Crude oil futures rose as investors digested mixed signals from OPEC regarding crude production. A barrel of light crude settled at $49.67, up 51 cents, on the New York Mercantile Exchange.
Bonds continued their recent rally, with the yield on the 10-year Treasury note falling to 4.03 percent from 4.07 percent late yesterday. The dollar was mixed against other major currencies, while gold prices fell.
In economic news, the National Association of Realtors reported a 4.5 percent increase in existing home sales, which rose to an annualized rate of 7.18 million homes in April, compared to 6.87 million in March. Analysts had expected a more modest rate of 6.9 million. Home prices rose 15.1 percent year-over-year, raising concerns that the housing market "bubble" may eventually burst as more people are unable to afford homes.
But despite the economic data and the Fed minutes with the accompanying worries over future interest rate hikes the stock market remained surprisingly resilient, analysts said, with even today's bout of profit taking insufficient to cut deeply into the market's gains.

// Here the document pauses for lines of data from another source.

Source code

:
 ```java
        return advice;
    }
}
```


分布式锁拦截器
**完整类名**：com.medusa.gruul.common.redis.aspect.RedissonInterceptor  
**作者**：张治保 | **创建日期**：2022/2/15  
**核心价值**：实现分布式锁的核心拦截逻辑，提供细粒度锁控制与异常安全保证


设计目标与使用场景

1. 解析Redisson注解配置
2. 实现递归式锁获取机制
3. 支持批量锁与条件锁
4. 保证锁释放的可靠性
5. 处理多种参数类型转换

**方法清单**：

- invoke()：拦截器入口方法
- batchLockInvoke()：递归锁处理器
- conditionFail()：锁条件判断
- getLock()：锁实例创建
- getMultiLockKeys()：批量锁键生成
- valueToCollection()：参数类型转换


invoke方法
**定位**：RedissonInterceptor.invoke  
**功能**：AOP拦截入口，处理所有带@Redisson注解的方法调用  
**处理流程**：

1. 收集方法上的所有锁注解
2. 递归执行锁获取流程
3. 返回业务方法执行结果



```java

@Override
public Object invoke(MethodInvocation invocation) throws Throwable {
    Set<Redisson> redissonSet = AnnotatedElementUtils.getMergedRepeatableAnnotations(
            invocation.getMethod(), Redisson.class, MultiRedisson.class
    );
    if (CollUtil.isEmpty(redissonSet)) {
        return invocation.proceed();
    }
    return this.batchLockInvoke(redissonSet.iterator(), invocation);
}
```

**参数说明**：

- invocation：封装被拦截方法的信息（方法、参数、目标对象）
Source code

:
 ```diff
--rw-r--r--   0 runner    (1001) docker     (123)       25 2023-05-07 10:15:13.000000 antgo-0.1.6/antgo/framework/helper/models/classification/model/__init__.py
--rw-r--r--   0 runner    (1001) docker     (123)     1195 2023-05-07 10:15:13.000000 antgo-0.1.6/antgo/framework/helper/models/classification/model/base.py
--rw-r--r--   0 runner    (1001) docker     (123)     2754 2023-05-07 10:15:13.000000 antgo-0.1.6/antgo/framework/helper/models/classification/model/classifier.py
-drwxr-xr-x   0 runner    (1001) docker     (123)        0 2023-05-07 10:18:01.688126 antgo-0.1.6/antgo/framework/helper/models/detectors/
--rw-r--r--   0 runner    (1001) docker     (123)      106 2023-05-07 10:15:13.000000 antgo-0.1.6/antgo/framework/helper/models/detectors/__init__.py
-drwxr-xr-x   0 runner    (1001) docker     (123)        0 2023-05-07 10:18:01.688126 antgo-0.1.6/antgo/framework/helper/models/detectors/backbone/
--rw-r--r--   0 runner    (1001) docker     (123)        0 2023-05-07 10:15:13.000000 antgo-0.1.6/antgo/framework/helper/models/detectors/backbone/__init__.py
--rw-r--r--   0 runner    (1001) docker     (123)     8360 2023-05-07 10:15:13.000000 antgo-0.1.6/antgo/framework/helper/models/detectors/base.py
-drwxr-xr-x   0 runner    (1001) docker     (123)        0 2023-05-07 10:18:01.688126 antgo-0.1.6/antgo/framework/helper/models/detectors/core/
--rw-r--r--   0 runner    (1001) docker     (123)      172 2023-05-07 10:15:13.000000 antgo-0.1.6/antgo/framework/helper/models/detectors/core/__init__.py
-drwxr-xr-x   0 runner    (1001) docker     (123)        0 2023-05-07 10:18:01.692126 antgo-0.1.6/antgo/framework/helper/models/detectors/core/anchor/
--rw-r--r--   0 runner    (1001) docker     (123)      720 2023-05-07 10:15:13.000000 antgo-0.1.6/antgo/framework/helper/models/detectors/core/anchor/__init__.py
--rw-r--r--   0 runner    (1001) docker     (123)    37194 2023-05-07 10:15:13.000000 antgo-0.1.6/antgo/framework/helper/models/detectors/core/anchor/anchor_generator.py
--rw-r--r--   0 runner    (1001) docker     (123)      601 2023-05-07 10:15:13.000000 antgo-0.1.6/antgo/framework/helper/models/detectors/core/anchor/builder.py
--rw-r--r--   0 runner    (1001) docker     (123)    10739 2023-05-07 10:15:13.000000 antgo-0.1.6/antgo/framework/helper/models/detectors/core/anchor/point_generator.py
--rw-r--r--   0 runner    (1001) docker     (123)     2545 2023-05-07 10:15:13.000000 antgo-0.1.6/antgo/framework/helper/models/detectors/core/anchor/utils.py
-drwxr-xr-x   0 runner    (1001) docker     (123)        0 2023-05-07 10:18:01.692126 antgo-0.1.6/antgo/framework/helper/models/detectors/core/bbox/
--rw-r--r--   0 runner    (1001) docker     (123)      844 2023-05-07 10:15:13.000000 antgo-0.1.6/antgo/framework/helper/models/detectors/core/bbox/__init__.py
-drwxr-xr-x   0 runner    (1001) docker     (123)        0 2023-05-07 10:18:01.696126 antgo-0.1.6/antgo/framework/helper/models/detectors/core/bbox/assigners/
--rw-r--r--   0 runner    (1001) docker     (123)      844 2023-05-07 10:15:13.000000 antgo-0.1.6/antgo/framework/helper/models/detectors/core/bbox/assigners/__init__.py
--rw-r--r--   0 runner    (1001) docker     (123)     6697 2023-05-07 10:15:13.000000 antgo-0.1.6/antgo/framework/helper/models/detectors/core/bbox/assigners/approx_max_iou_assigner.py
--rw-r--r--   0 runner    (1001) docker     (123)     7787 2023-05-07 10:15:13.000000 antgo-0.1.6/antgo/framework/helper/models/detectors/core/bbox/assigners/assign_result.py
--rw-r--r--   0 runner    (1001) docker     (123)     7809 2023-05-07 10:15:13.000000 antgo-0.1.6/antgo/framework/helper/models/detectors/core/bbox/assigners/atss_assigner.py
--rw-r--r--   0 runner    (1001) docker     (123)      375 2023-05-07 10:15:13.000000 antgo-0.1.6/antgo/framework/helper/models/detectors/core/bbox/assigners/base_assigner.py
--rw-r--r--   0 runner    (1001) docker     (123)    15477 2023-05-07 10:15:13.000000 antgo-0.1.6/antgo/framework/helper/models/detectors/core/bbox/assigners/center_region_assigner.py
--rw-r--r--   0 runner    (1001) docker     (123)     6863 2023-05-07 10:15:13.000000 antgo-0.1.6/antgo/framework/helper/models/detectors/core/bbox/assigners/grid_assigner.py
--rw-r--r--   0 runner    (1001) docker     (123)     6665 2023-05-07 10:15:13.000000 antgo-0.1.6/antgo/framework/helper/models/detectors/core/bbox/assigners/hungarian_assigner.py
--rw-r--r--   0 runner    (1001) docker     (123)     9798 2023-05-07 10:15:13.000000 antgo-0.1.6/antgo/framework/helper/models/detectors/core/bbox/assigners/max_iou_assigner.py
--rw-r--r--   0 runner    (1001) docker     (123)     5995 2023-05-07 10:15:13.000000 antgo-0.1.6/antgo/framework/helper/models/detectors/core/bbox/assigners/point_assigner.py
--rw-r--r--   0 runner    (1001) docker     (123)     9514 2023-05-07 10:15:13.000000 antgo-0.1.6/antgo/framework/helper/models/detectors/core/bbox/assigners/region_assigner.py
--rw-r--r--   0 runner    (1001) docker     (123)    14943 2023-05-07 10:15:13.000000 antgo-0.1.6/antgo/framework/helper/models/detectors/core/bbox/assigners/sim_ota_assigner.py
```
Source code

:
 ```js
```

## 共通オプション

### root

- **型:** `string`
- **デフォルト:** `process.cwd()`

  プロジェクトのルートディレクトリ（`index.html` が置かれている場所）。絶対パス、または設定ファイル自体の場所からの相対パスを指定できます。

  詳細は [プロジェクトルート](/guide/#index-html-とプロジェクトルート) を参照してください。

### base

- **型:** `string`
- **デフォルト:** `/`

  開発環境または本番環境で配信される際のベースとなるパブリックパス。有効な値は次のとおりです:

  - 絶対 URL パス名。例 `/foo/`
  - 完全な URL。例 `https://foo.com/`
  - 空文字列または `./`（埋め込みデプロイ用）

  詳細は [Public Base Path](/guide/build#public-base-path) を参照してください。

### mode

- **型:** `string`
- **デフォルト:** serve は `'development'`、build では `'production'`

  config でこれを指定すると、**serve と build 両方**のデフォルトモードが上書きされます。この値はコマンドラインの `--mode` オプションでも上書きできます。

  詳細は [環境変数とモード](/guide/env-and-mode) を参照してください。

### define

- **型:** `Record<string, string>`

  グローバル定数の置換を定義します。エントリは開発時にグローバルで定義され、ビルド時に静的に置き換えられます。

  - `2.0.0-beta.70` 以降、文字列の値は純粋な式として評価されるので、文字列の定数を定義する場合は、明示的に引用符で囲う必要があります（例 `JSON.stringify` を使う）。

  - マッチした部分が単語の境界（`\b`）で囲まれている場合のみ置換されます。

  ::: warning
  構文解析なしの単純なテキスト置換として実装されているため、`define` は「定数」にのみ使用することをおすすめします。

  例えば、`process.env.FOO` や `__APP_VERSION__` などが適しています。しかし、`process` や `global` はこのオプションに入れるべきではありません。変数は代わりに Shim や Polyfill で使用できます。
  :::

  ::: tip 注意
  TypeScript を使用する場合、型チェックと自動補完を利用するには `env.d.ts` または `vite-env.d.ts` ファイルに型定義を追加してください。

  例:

"You're going to see some ups and downs now that we're at these higher levels, but we won't fall too far," said Bill Groenveld, head trader for vFinance Investments. "Any time we fall, you're going to get people who missed out on last week jumping back in to buy at a lower level, and that'll create the support we need to get this market ticking higher through the summer."
In corporate news, Raytheon Co. gained 12 cents to $39.17 after it won a $3 billion contract from the U.S. Navy to develop radar, weapons and electronics systems for a new class of high-tech destroyers.
Scottish Power PLC rose $1.85 to $34.21 after it agreed to sell Northwest power utility PacifiCorp to a Berkshire Hathaway subsidiary for $9.4 billion in cash, debt and stock. Class A shares of Berkshire Hathaway rose $2,010 to $85,500.
General Motors Corp. slid 90 cents to $31.69 as the Dow component's bonds received another downgrade, this time from Fitch Ratings. The bond rating service said the company's outlook remains negative due to sluggish sport utility vehicle sales and increased truck competition.
Pharmaceutical developer Genentech Inc. said that an experimental treatment for common, age-related eye diseases had strong clinical trial results. The drug was shown to help 95 percent of patients. Genetech gained $2 to $78.60.
Rival Eyetech Pharmaceuticals Inc. plunged 46 percent, or $11.02, to $12.95 as Merrill Lynch & Co. downgraded the company's stock in response to Genentech's announcement. The brokerage said Genentech's drug may have better long-term efficacy than Eyetech's product.
Home products retailer Williams-Sonoma Inc. posted a 22 percent rise in quarterly profits, boosted by strong sales and back orders. The company also beat Wall Street profit expectations by 3 cents per share. Williams-Sonoma was up 15 cents at $37.87.
Declining issues outnumbered advancers by nearly 5 to 4 the New York Stock Exchange, where preliminary consolidated volume came to 1.77 billion shares, compared with 1.68 billion yesterday.
The Russell 2000 index of smaller companies was up 0.08, or 0.01 percent, at 612.95.
Overseas, Japan's Nikkei stock average fell 0.22 percent. In Europe, Britain's FTSE 100 lost 0.15 percent, France's CAC-40 sank 0.4 percent and Germany's DAX index dropped 0.23 percent.